Abstract

Azaspiracid-1 (AZA-1) inhibits endocytosis, but the consequences of this alteration on cellular processes are unknown. We hypothesized that the inhibition of endocytosis is a key step of the mode of action of AZA-1, leading to perturbation of cellular processes dependent on proper functioning of endocytic machinery. We tested this working hypothesis by probing whether AZA-1 can alter the maturation of cathepsin D in MCF-7 epithelial cells, as a model system.
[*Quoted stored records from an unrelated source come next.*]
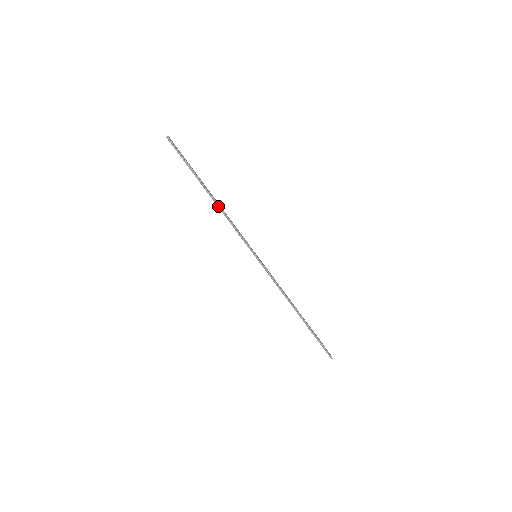
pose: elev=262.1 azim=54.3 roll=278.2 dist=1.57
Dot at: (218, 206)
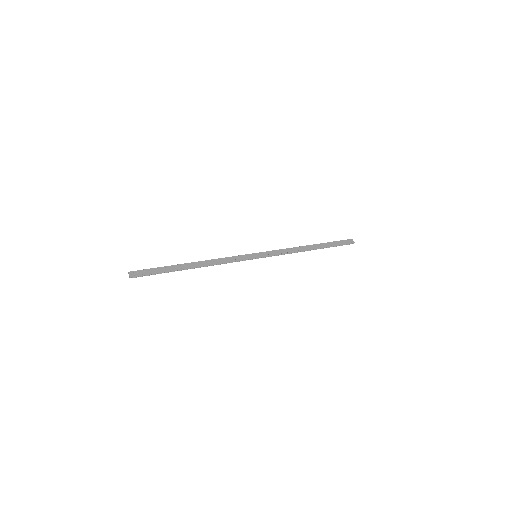
Dot at: (205, 266)
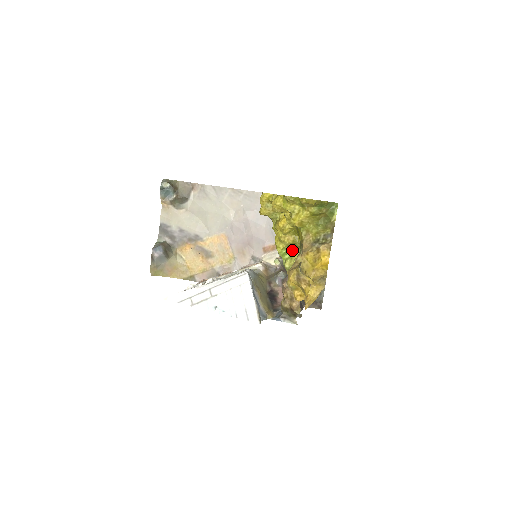
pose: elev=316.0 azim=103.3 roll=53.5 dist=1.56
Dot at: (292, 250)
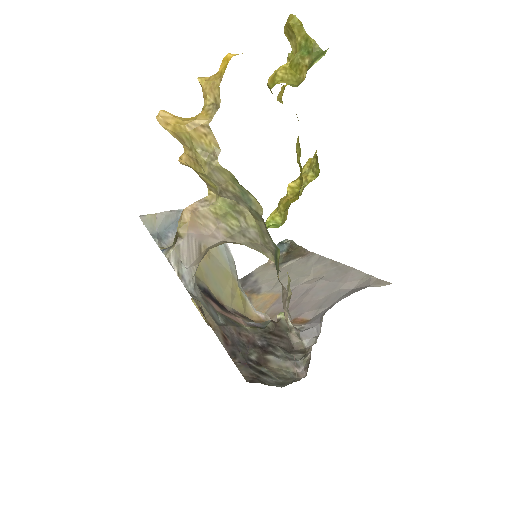
Dot at: (281, 225)
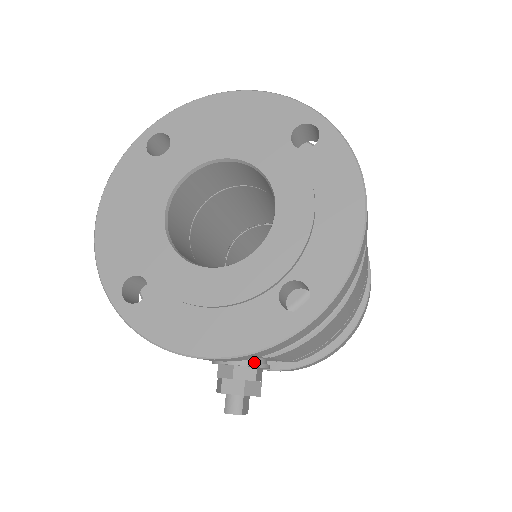
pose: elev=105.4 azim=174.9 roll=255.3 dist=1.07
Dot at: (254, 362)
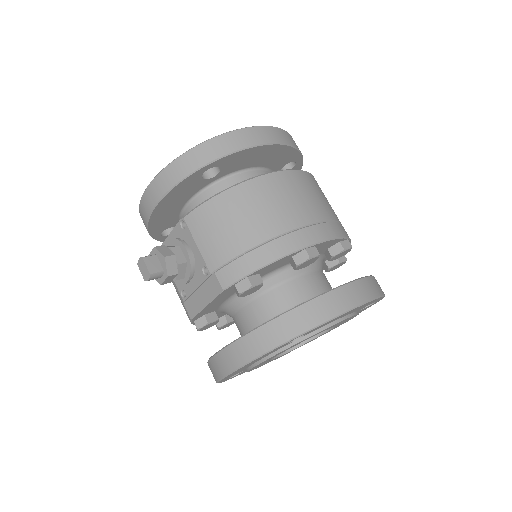
Dot at: (180, 241)
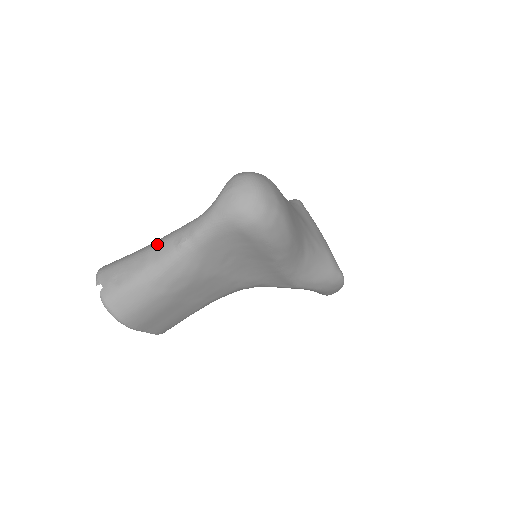
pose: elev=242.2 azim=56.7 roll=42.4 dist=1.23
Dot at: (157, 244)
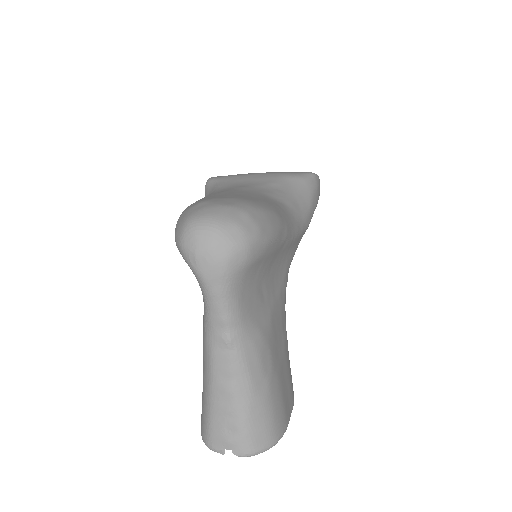
Dot at: (211, 368)
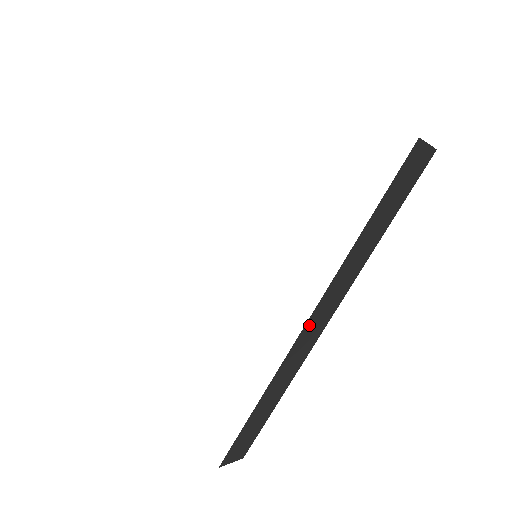
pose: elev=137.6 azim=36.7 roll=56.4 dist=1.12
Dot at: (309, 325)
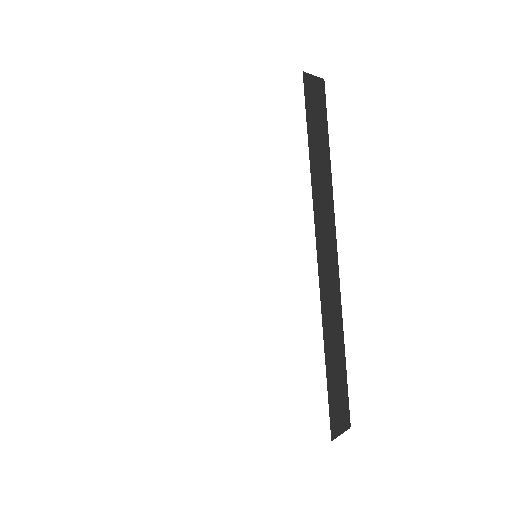
Dot at: (321, 257)
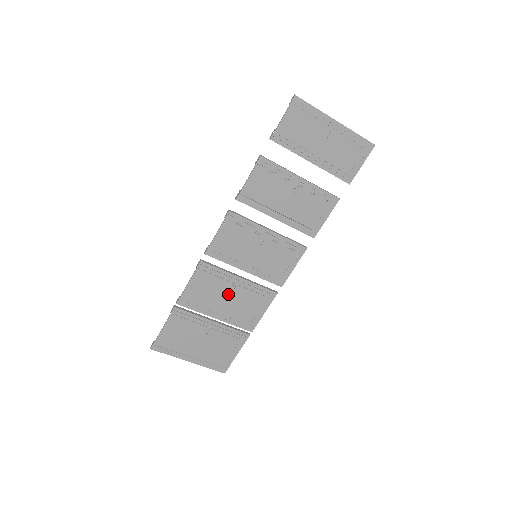
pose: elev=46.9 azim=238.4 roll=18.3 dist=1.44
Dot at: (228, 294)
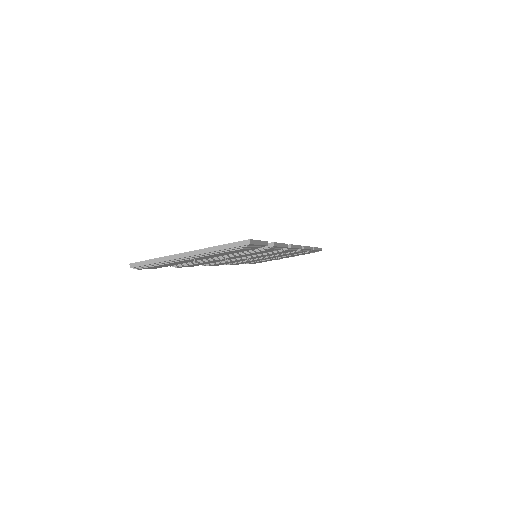
Dot at: (266, 258)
We found that cell treatment with AZA-1 inhibited the conversion of 52 kDa procathepsin D into the mature 30 kDa protein. The effects induced by AZA-1 were similar to those elicited by chlorpromazine and other agents preventing proper maturation of lysosomal enzymes, indicating that the inhibition of endocytic transfer of proforms to late endosomes/lysosomess is responsible for the effect induced by the toxin. By immunofluorescence microscopy, we found no colocalization of cathepsin D and the early endosomal marker EEA-1 in control cells, where most of cathepsin D resides in late endosomes/lysosomes. Co-localization of cathepsin D and EEA-1 immunoreactivity, in turn, was found in cells exposed to AZA-1, indicating that the toxin blocks protein maturation at the early steps of endocytosis, causing accumulation of procathepsin D in early endosomes. The molecular alteration induced by AZA-1 involved both secreted and intracellular pools of procathepsin D, showing that the toxin effect does not result from a general impairment of vesicular trafficking but is the outcome of a perturbed centripetal process. Furthermore, AZA-1 was found to inhibit procathepsin D maturation also in normal fibroblasts, showing that this molecular response is induced by this toxin in different cell types. The data we obtained corroborated our hypothesis and provide a unified molecular frame for the mode of action of AZAs in animal models, involving a primary alteration of endocytic processes.